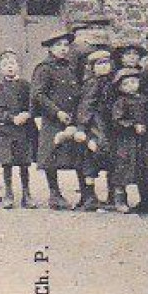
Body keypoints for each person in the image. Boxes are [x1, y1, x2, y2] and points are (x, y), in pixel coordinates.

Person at [32, 31, 85, 209]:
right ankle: (54, 195)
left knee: (78, 154)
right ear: (50, 48)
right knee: (51, 157)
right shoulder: (44, 68)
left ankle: (85, 194)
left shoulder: (70, 67)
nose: (63, 49)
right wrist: (56, 112)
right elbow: (39, 94)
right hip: (53, 118)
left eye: (65, 45)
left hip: (71, 117)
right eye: (58, 45)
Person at [109, 67, 148, 213]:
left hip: (143, 141)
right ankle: (120, 200)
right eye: (126, 84)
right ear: (120, 87)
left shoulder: (144, 99)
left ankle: (146, 200)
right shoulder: (120, 102)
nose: (130, 86)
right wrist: (132, 125)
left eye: (133, 82)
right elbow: (116, 120)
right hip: (126, 141)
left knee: (145, 169)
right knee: (123, 170)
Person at [0, 50, 34, 209]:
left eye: (13, 64)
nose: (10, 67)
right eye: (5, 65)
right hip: (6, 132)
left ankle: (26, 194)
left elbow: (32, 103)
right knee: (7, 164)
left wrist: (27, 114)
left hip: (23, 131)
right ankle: (9, 193)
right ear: (1, 69)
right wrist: (11, 118)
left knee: (24, 164)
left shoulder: (25, 85)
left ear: (18, 66)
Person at [74, 48, 115, 211]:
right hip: (96, 125)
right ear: (92, 67)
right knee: (91, 158)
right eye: (99, 64)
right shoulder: (92, 83)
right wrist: (83, 128)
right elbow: (86, 107)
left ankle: (113, 195)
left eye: (106, 63)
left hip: (111, 124)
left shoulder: (113, 82)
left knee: (112, 159)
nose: (104, 67)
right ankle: (90, 196)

* Work to be completed *
Look through the data above for the string "wrist" and copy every line where it appears.

* Exercise solution *
right wrist: (56, 112)
right wrist: (132, 125)
left wrist: (27, 114)
right wrist: (11, 118)
right wrist: (83, 128)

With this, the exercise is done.